Le 1er février dernier, Orpea a signé un accord avec un groupement d'investisseurs, d'assureurs et de créanciers. En vertu de celui-ci, 3,8 milliards d'euros de dettes seront effacés et convertis en capital, quand 1,55 milliard d'euros sera injecté par les investisseurs. Cette mise en circulation de nouvelles actions diminue de facto la valeur unitaire de chaque titre. De plus, les petits porteurs, actuellement détenteurs de 40 % des 64,8 millions d'actions seront les grands perdants de cette dilution massive, de même que les autres financeurs. Ainsi, à l'issue du processus, le groupement mené par la Caisse des dépôts détiendra 50,2 % du capital d'Orpea, les créanciers 49,4 % et les actionnaires actuels, s'ils ne participent pas aux augmentations de capital, ne détiendront plus que 0,4 %.
Enfin, outre les changements majeurs de détenteurs de capital, l'opération de recapitalisation d'Orpea suscite de nombreux débats sur la valorisation de l'entreprise. En effet, les estimations varient de 6,4 milliards à 9,8 milliards d'euros. Or si nous validons bien sûr votre volonté de garantir une éthique et des conditions d'accueil irréprochables des personnes âgées dépendantes, une question fondamentale demeure, celle du caractère risqué de l'opération pour la CDC. La Caisse se comporte-t-elle comme un gestionnaire avisé des deniers publics ou comme un hedge fund ?

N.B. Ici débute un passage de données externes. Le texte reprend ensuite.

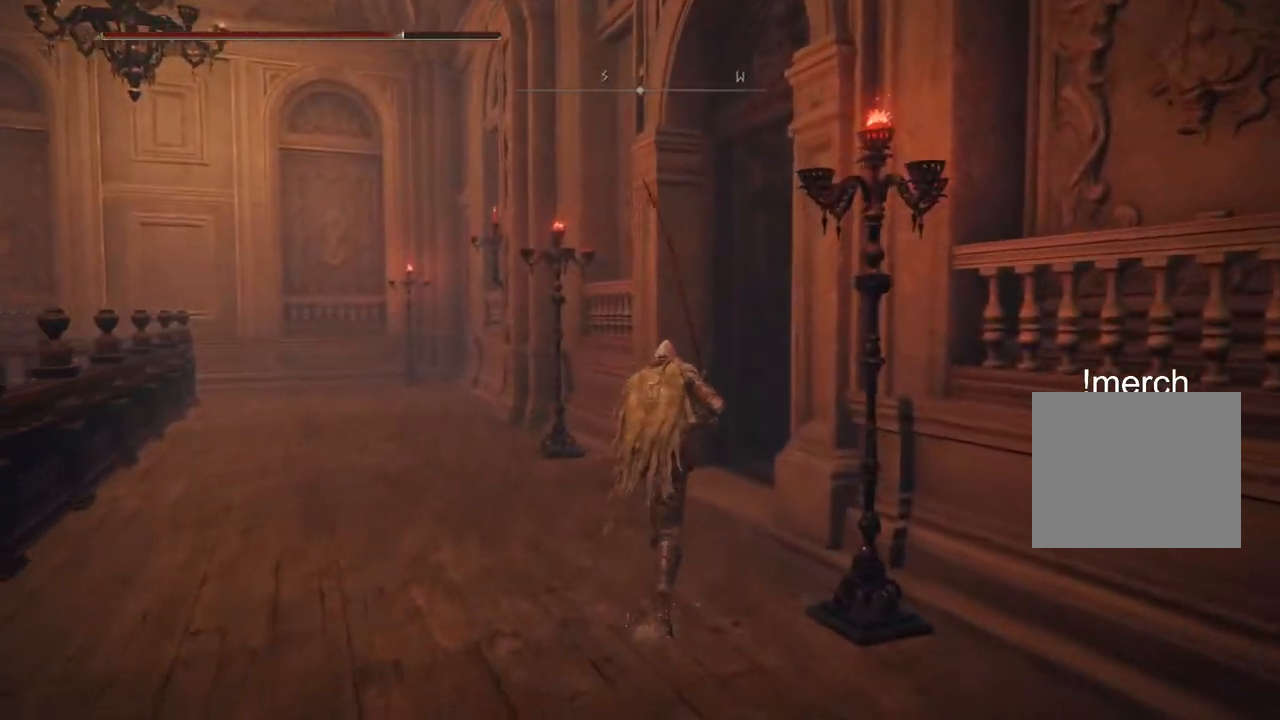
{"buttons": ["CIRCLE"], "left_stick": "up", "right_stick": "center", "events": []}
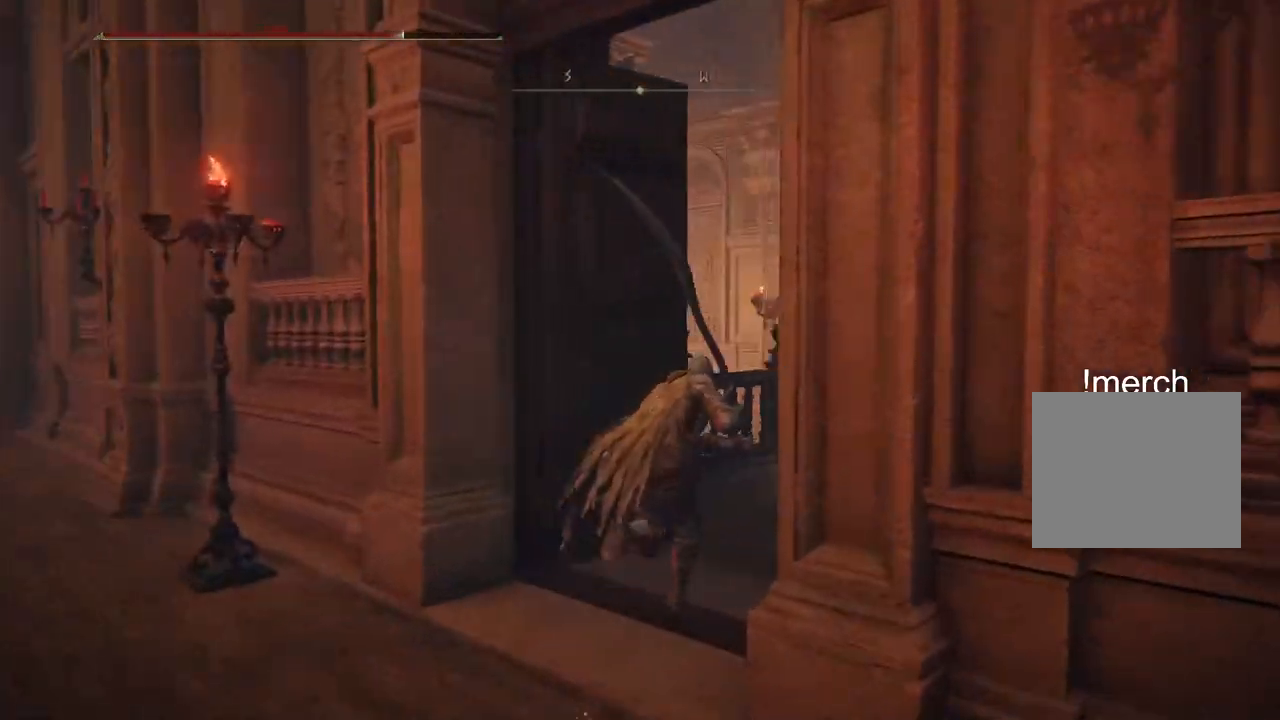
{"buttons": ["CIRCLE"], "left_stick": "up", "right_stick": "center", "events": []}
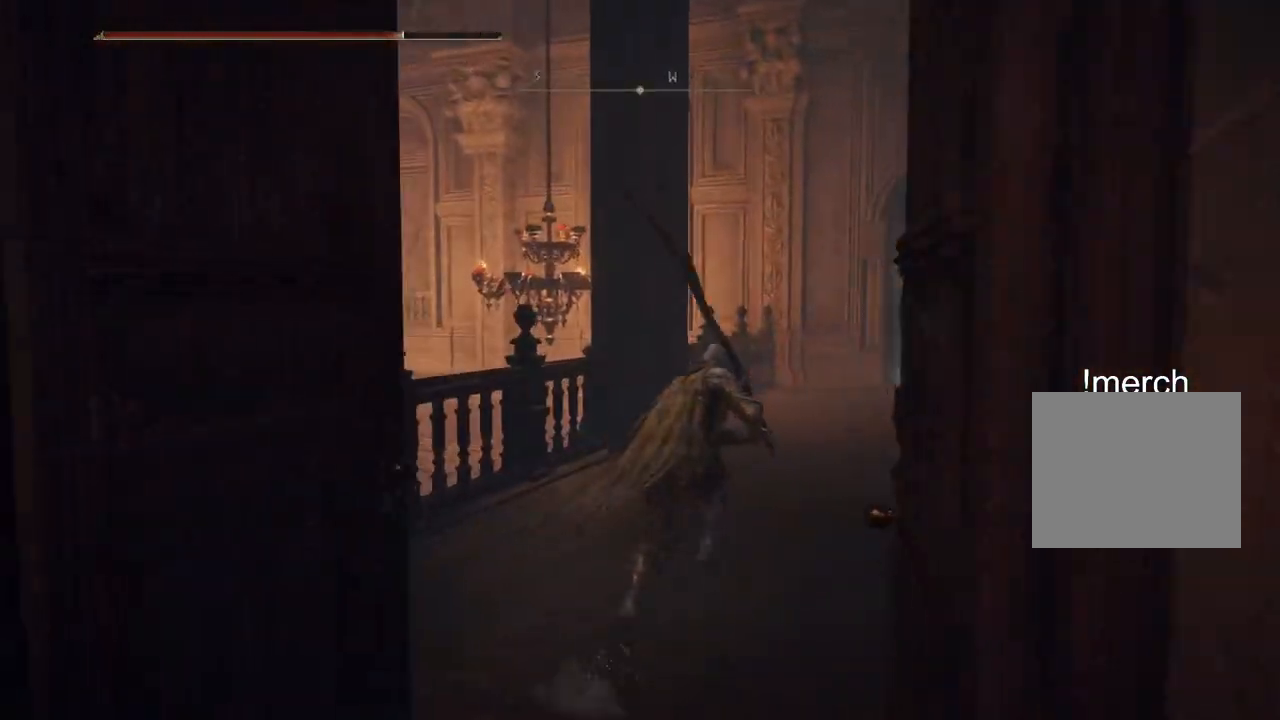
{"buttons": ["CIRCLE"], "left_stick": "up", "right_stick": "center", "events": []}
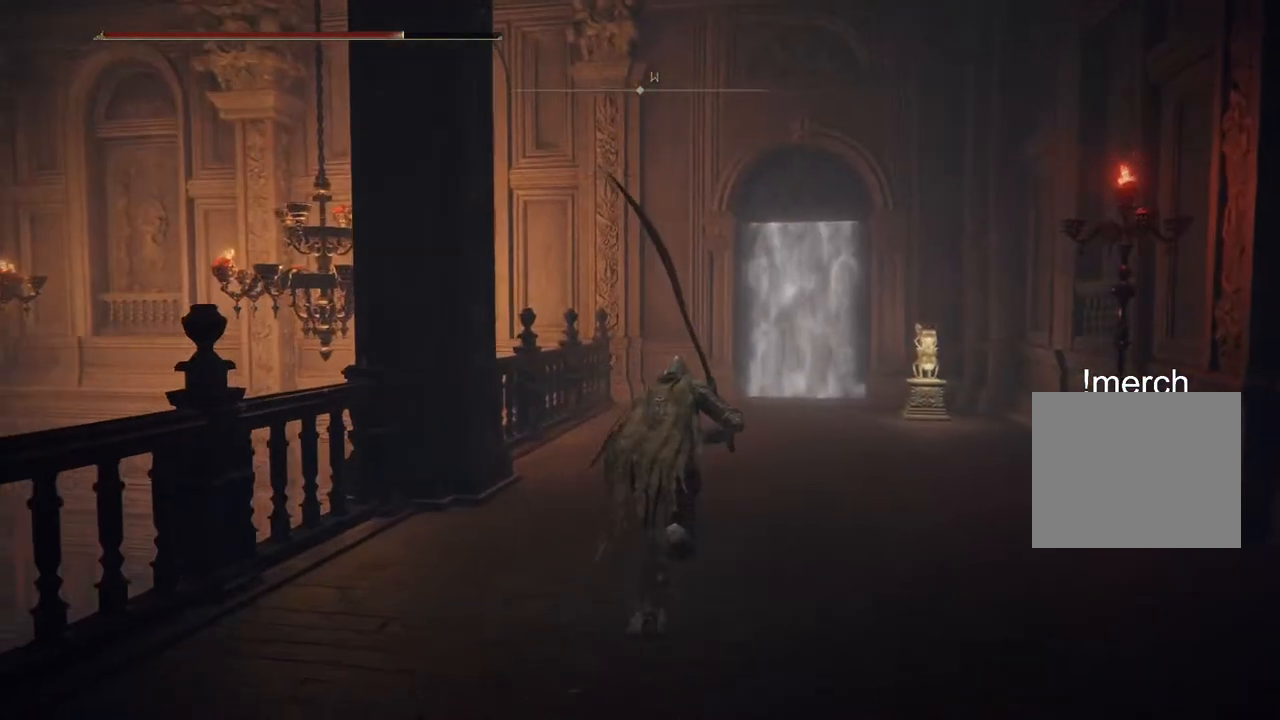
{"buttons": ["CIRCLE"], "left_stick": "up", "right_stick": "center", "events": []}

Depuis les révélations du livre Les Fossoyeurs en 2022, la société Orpea est entachée d'opprobre public, conséquence directe de la stratégie financière de l'entreprise, qui consistait à « gaver » les actionnaires du groupe. Ainsi, les marges étaient de 25 %. En 2012, 26 millions d'euros ont été versés aux actionnaires, contre 77,5 millions en 2019. Avec les fonds publics et les revenus des maisons de retraite, le groupe a constitué un vaste patrimoine immobilier (7,45 milliards) et a multiplié les sociétés écrans. Orpea a également dégagé 20 millions d'euros d'excédents sur les crédits publics servant à rémunérer des postes de soignants.

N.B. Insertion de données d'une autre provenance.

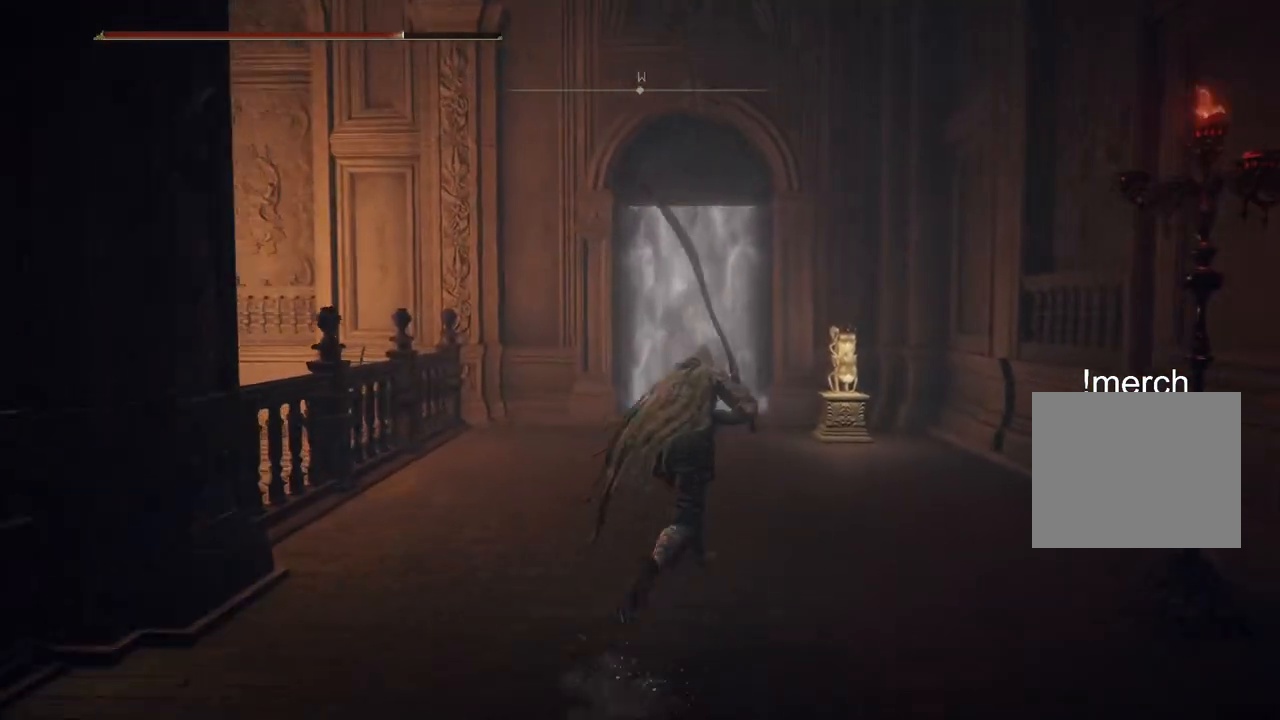
{"buttons": ["CIRCLE"], "left_stick": "up-right", "right_stick": "center", "events": [[17, "SQUARE", "down"], [100, "left_stick", "up-right"], [150, "SQUARE", "up"]]}
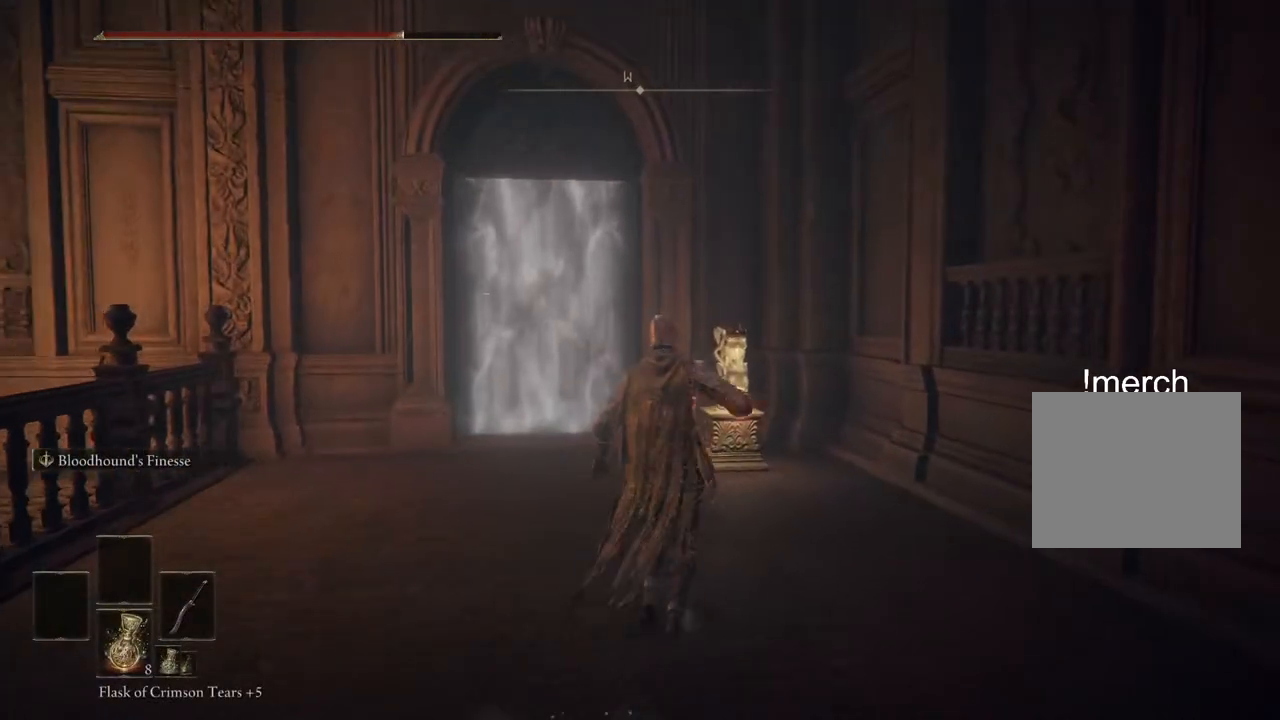
{"buttons": ["CIRCLE"], "left_stick": "up-right", "right_stick": "center", "events": []}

En février 2022, la Caisse des dépôts est devenue le nouvel actionnaire majoritaire pour éviter l'effondrement du groupe. Un an plus tard, elle a effectué une injection massive de capitaux afin de sauver le groupe d'un redressement judiciaire. Cependant, il ne s'agit en rien d'une nationalisation et le culte de la rentabilité demeure : Orpea vise ainsi un résultat brut d'exploitation de 1,25 milliard, soit plus qu'en 2021, avant la survenue du scandale. Le directeur exclut en outre de changer de modèle économique au nom, notamment, du surendettement. Cependant, il perçoit la même rémunération que son prédécesseur, qui avait été limogé à la suite du scandale.

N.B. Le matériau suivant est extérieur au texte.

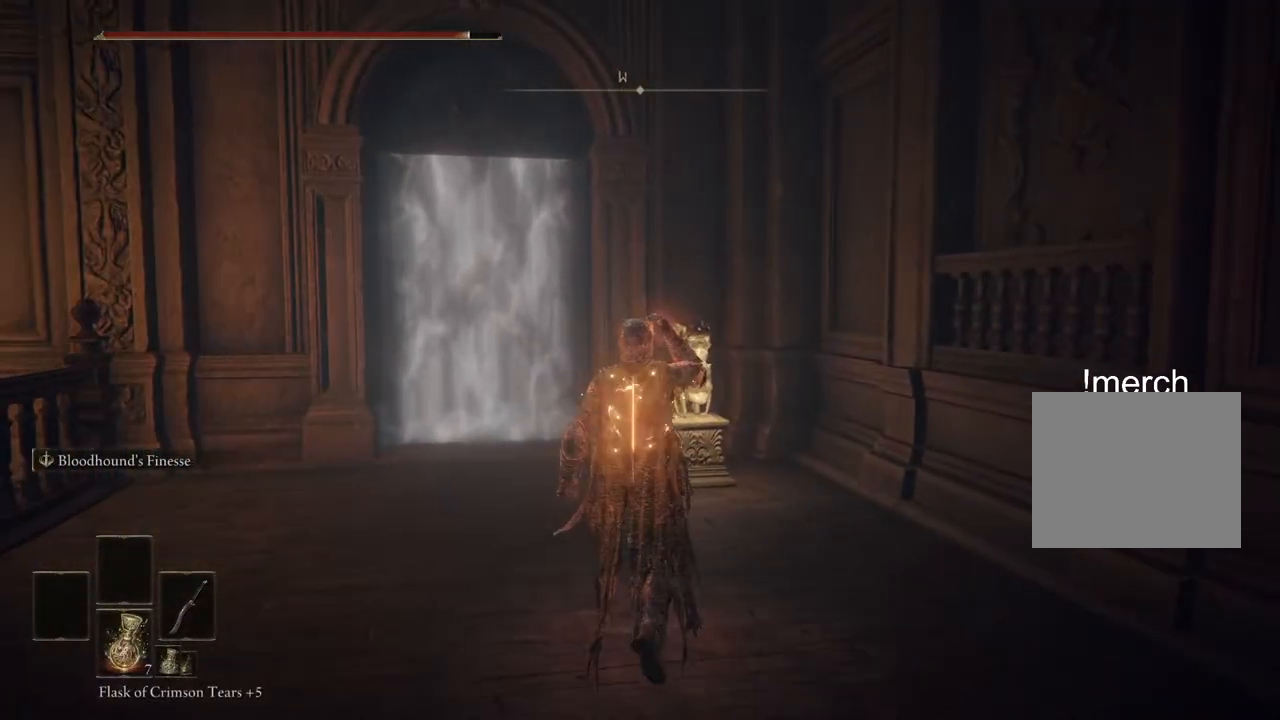
{"buttons": ["CIRCLE"], "left_stick": "up-right", "right_stick": "center", "events": []}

Pendant ce temps, la maltraitance des aînés se poursuit. Les Ehpad privés continuent à jouir d'aides publiques et d'une liberté tarifaire sur le reste à charge. La défenseure des droits estime ainsi que la réponse des pouvoirs publics n'est pas à la hauteur des atteintes aux droits dénoncées. L'exploitant des maisons de retraite doit mettre en place une lourde restructuration (4 milliards d'euros) et une dilution des actionnaires de 99,6 %.
Toutefois, nous déplorons que cette opération se fasse aux dépens des actionnaires actuels, quelle que soit leur ancienneté, et non pas des actionnaires historiques responsables de ce scandale. Notre volonté consiste à construire un service public de la dépendance mais maintenant que l'État, par l'intermédiaire de la CDC, a les mains libres pour restructurer Orpea, quelles sont les stratégies concrètes pour garantir à nos aînés des conditions d'accueil et de soin accessibles et de qualité ?
J'observe tout d'abord l'existence d'une divergence sur le nombre de personnels de la société en France : sont-ils 25 000 ou 28 000 ? Cette différence change en effet une donnée importante, le ratio de personnels utilisés par lit.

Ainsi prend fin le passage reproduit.